Almanya Çin ile gelecekteki işbirliğini Pekin’in, Berlin’in münasip gördüğü dış politika konseptine uymasına bağlı kılıyor. Almanya Ukrayna’daki savaşa rağmen Çin’in Rusya ile yakın işbirliği içinde bulunmasından rahatsızlığını da gizlemiyor. Alman şirketlerinin Çin pazarına olan bağımlılığının azaltılması için Çin’e karşı önlem olarak bu ülke ile rekabeti olumsuz etkileyen faaliyetlerine karşı yeni stratejiler geliştirmeyi hedefliyor. Çin’e yapılan ihracat, son 10 yılda Almanya’nın 2. Dünya Savaşı sonrası en uzun ekonomik büyümesini desteklerken, Çin, 2016 yılında Almanya’nın en büyük ticaret ortağı olmuştu. Alman Dış Ticaret Odası (AHK) verilerine göre, Çin’de yaklaşık 5 bin Alman şirketi faaliyet gösteriyor. Şuan Almanya’da 1,1 milyon kişilik istihdam, Çin ile ticarete bağlı durumda.

Çin’le bu tırmanışın sonuçları Rusya’ya karşı ekonomik savaşın sonuçlarından çok daha olumsuz olacağını öngörmek için medyum olmaya gerek yok.
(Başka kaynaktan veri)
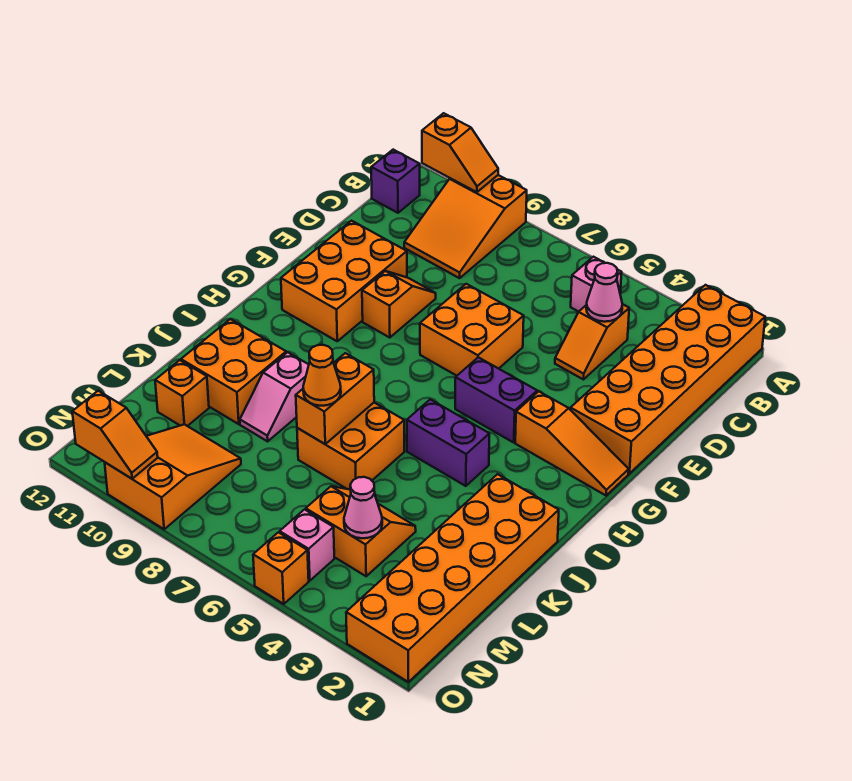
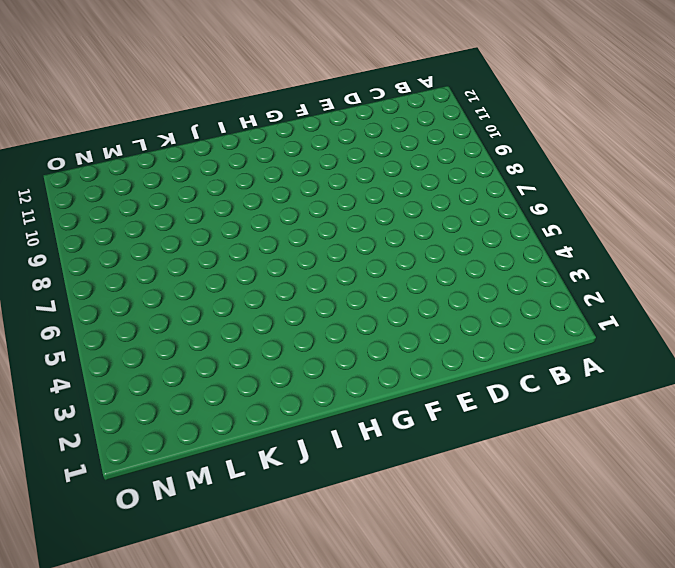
none -> orange brick A1:F2 level 1
none -> orange slope A9:C10 level 1 top A
none -> pink brick B5 level 1

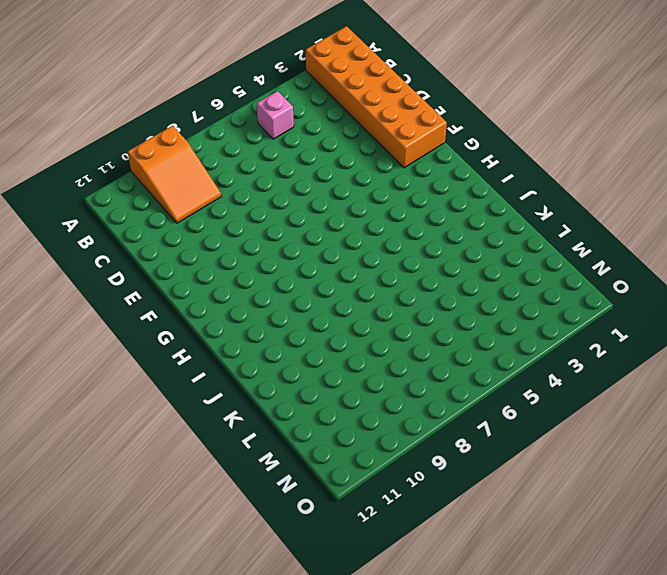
none -> purple brick B12 level 1
none -> orange slope C4:D4 level 1 top C
none -> orange brick E6:F7 level 1

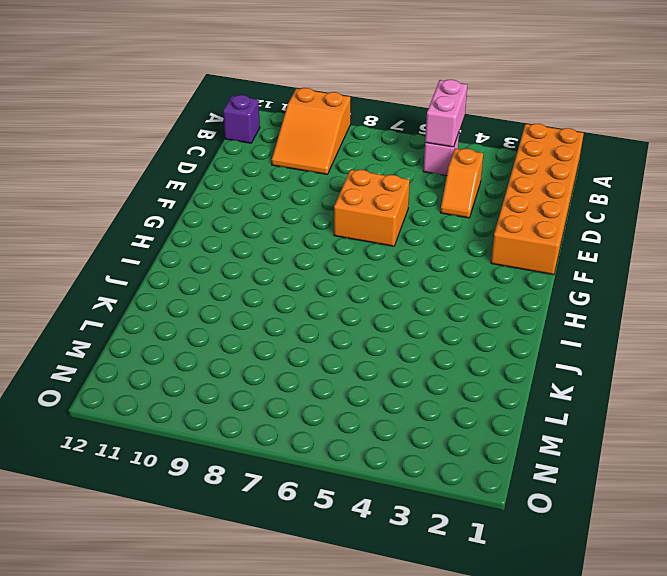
pink brick A5:B5 level 2 -> none
none -> orange slope E9:F9 level 1 top F
none -> orange brick E10:G11 level 1
none -> orange slope G1:G3 level 1 top 3

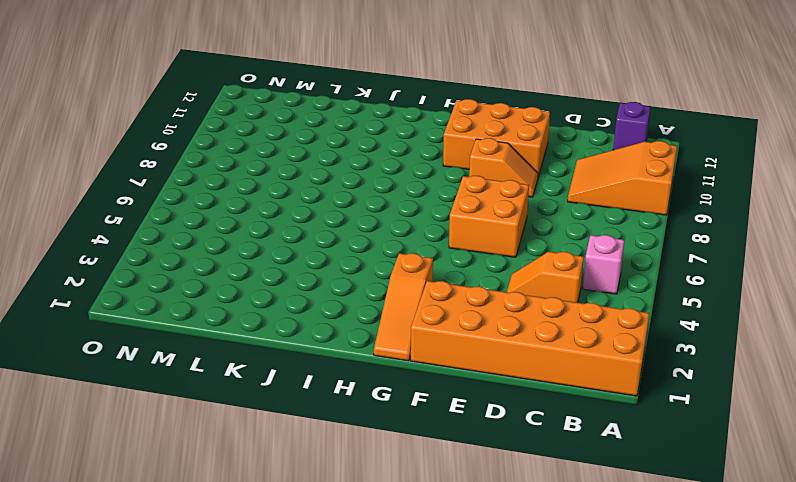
none -> purple brick G4:G5 level 1
none -> purple brick I4:I5 level 1
none -> orange brick J1:O2 level 1

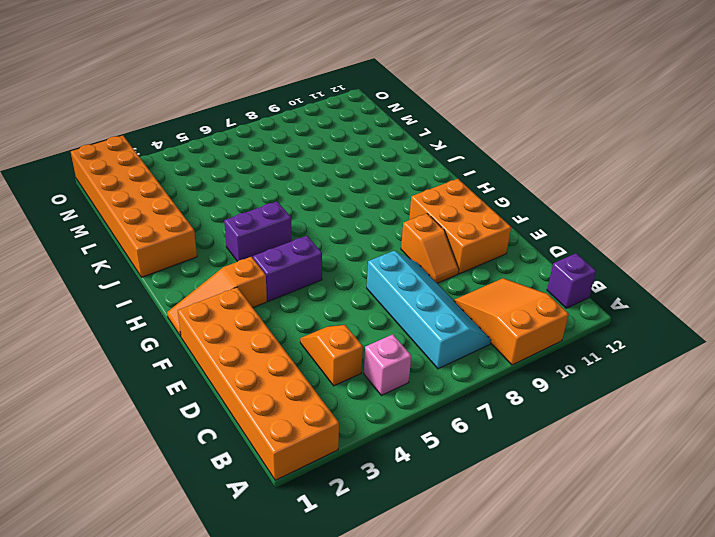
cyan slope B7:E8 level 1 top 7 -> orange brick E6:F7 level 1
none -> orange brick J6:K7 level 1
none -> pink slope J9:K9 level 1 top J
none -> orange brick J10:K11 level 1

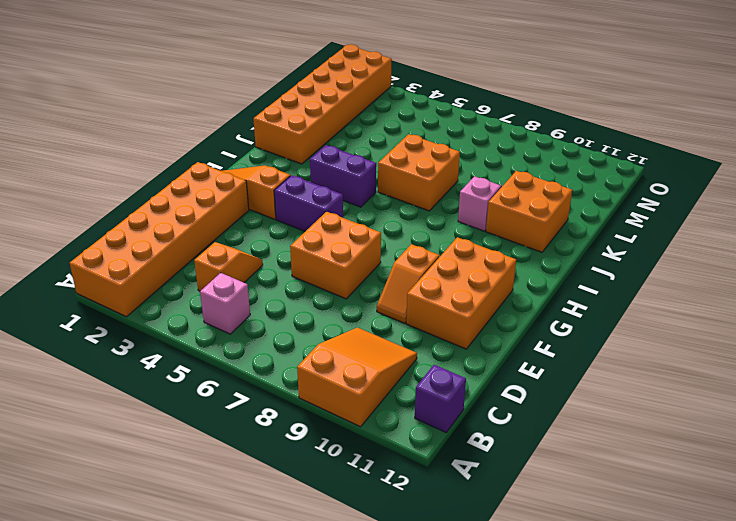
none -> orange slope L4:M5 level 1 top M
none -> orange brick L11 level 1
none -> orange slope M9:O10 level 1 top O

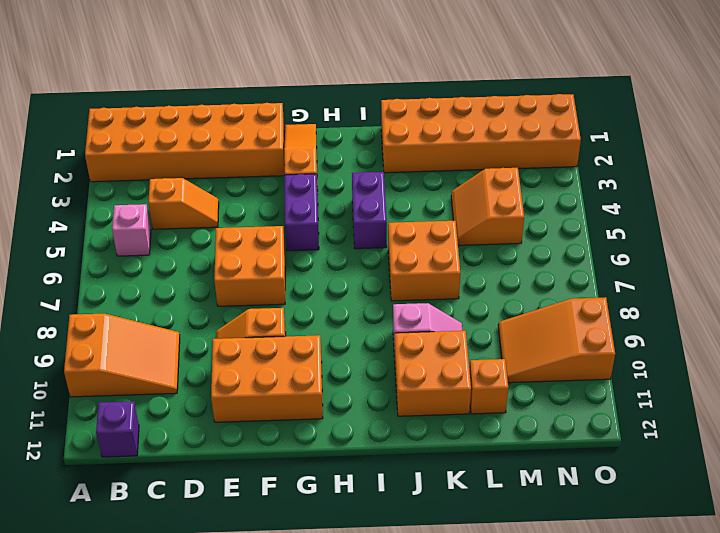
none -> pink brick N5 level 1
none -> orange brick O5 level 1
none -> orange slope A10:A11 level 2 top 11

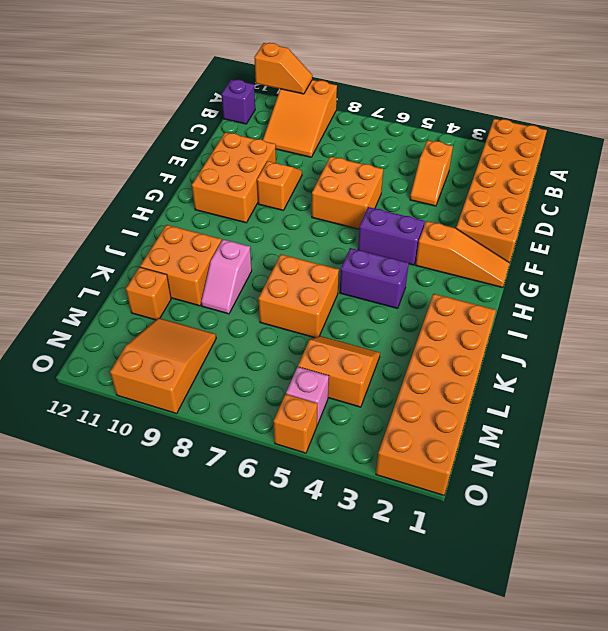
none -> pink brick B5 level 1
none -> pink cone C4 level 2
none -> orange brick J7:K7 level 2

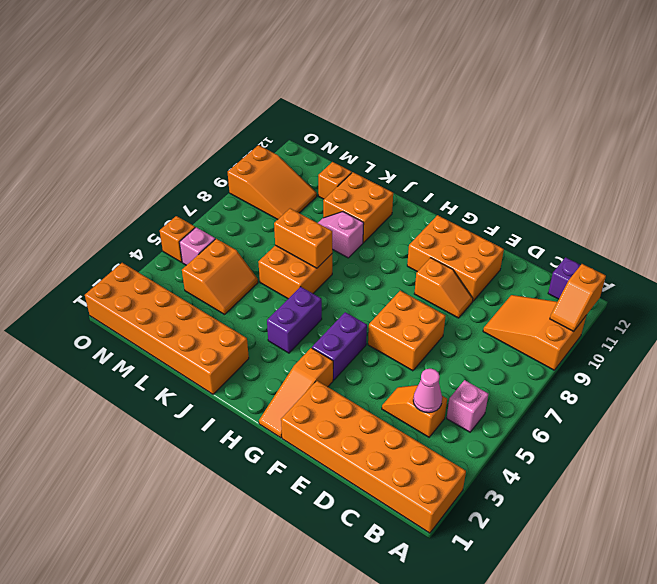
none -> pink cone M4 level 2
none -> orange slope O10:O11 level 2 top 11
none -> orange cone K7 level 3

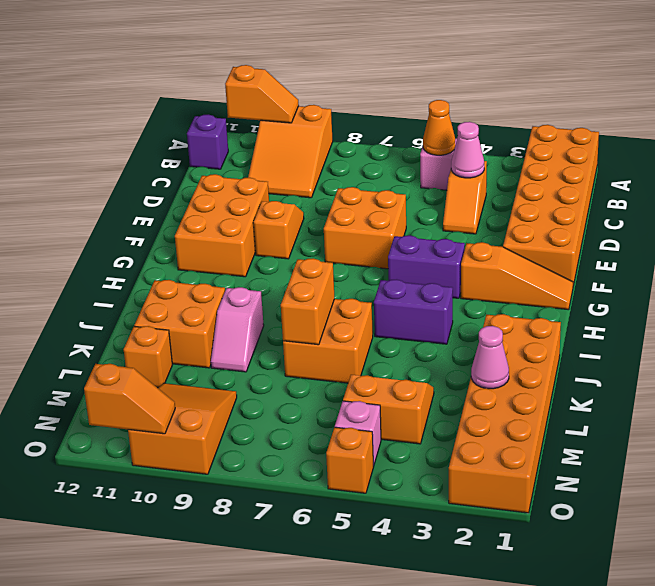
orange cone B5 level 2 -> orange cone K7 level 3
pink cone L2 level 2 -> pink cone M4 level 2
Alman yatırımcılar ve tüccarlar bu gidişatı nereye kadar destekler, o da başka bir soru. Zira Çin’in Alman ekonomisi için olmazsa olmaz bir durumu söz konusu. Almanya ABD ve Okyanus ötesi çıkarlar için Çin’e veda edebilecek güçte olup olmadığını gelecek dönem gösterecek. Şu an gerçekten yeni bir Soğuk Savaşa doğru yol alınmış.